In contrast, in a downturn the general experience of members is defeat and isolation, which makes it much more difficult to challenge the party leadership. When as a revolutionary socialist you feel your back is to the wall, defending your basic beliefs against what seems like a largely hostile world, it is hard to take on your own leaders as well.

But this ‘objective’ materialist explanation of the problem, while true, is also not the whole story. On the basis of this objective situation the party has developed, almost imperceptibly, a series of practices which reinforce the dominant position of the leadership.

One of these is the almost perfect unity and solidarity which the CC maintains in inner-party discussion. Whatever disagreements arise between them - and arise they must - they are kept strictly to themselves (apart from the occasional leak to close insiders), and a common front is presented at national meetings. As a general rule no CC member openly disagrees with another CC member, and all or most CC members combine to back each other up if anyone dissents. Moreover this internal solidarity has an informal but real tendency to extend to all those who work at the party centre. This cohesion obviously confers an enormous advantage in any dispute.
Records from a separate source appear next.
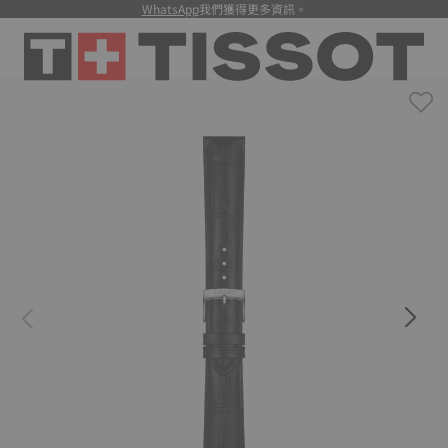
WhatsApp
我們獲得更多資訊。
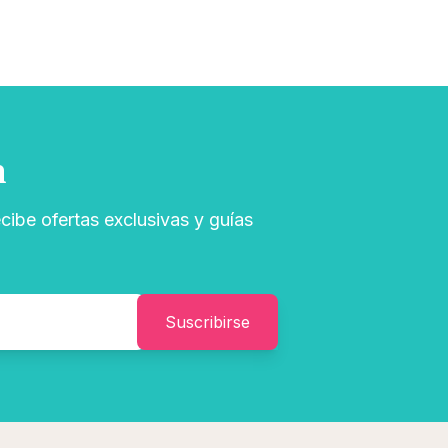
n
cibe ofertas exclusivas y guías
Suscribirse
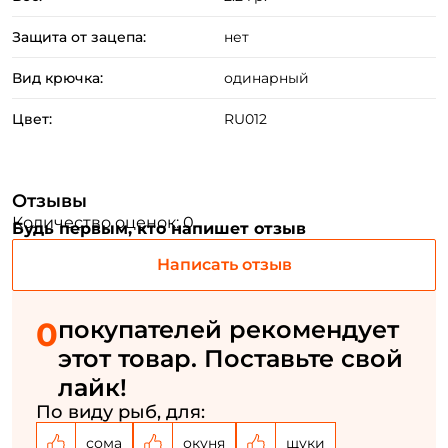
Создать аккаунт
Защита от зацепа:
нет
Вид крючка:
одинарный
ФИО: *
Цвет:
RU012
Email: *
Отзывы
Номер телефона: *
Количество оценок: 0
Будь первым, кто напишет отзыв
Написать отзыв
Придумайте пароль: *
0
покупателей рекомендует
Повторите пароль: *
этот товар. Поставьте свой
Заполняя данную форму вы соглашаетесь на обработку
лайк!
персональных данных
По виду рыб, для:
Создать аккаунт
сома
окуня
щуки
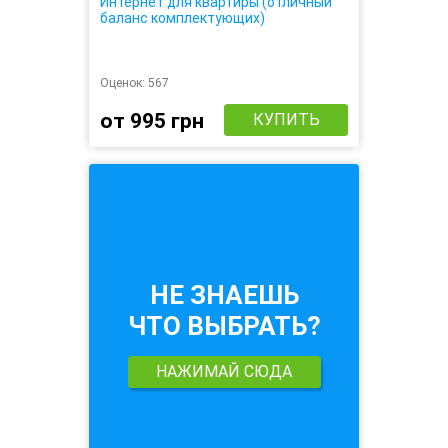
Интернет для квартиры (отличный
баланс комплектующих)
Оценок:
567
от 995 грн
КУПИТЬ
НЕ ЗНАЕШЬ
ЧТО ВЫБРАТЬ?
НАЖИМАЙ СЮДА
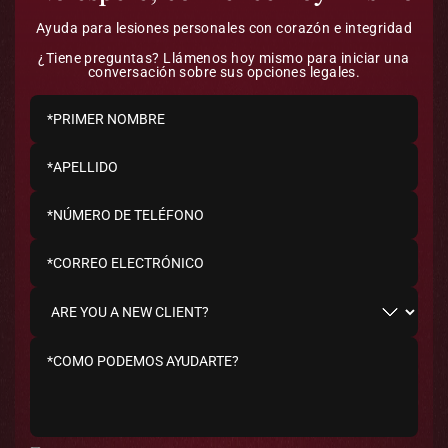
Ayuda para lesiones personales con corazón e integridad
¿Tiene preguntas? Llámenos hoy mismo para iniciar una
conversación sobre sus opciones legales.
Another such practice is the way sessions at conferences, councils, etc are organised: generally without motions from branches and with the speaker’s slip system. There are, of course, a number of good reasons for these procedures but they have the side effect of allowing the CC, through control of the slips, complete control of the order of debate. Certainly this is exercised with discretion - dissenters are allowed to speak - but the common pattern is that any serious political contributions are rapidly rebutted by several speakers from the leadership and, crucially, the dissident has no opportunity to reply.

To give just one example: a few years ago at a party council, I disagreed, in just a couple of sentences, with the leadership’s estimation of the nature and size of the Birmingham demonstration to save Longbridge. My brief comments were promptly replied to by at least five members of the CC.

Finally there has been the habit - fortunately much reduced of late, but still not entirely a thing of the past - of attacking people who disagree, aggressively and personally.

The net effect of these practices has been (a) to load all debates massively in the leadership’s favour; (b) to make open disagreement at national meetings (as opposed to in private conversation) a highly disagreeable experience with little prospect of success. In other words it has been to deter dissent.

Overall it has led to a conception of the many national and local meetings primarily, even overwhelmingly, as transmission belts for the dissemination of policy from the leadership to the membership rather than as opportunities for the members to determine policy or hold the leadership to account.

Now is it wrong to raise such issues without proposing an alternative perspective? Not in my opinion. I don’t see why disagreement should have this ‘all or nothing’ character. I am a strongly committed member of the SWP and agree with all its basic politics, and with the main lines of its current policy and orientation, but I don’t think it is perfect, and from time to time I disagree with certain things. For when that happens I want a structure and culture which not only gives me the right to say so, but which also gives me the possibility, if my arguments are good, of having some success. Put it this way: just because the current general line of the party is correct does it matter if there are weaknesses in its democracy? Yes, because tomorrow the line, or aspects of it, may not be right and we will need a flourishing democracy to correct it.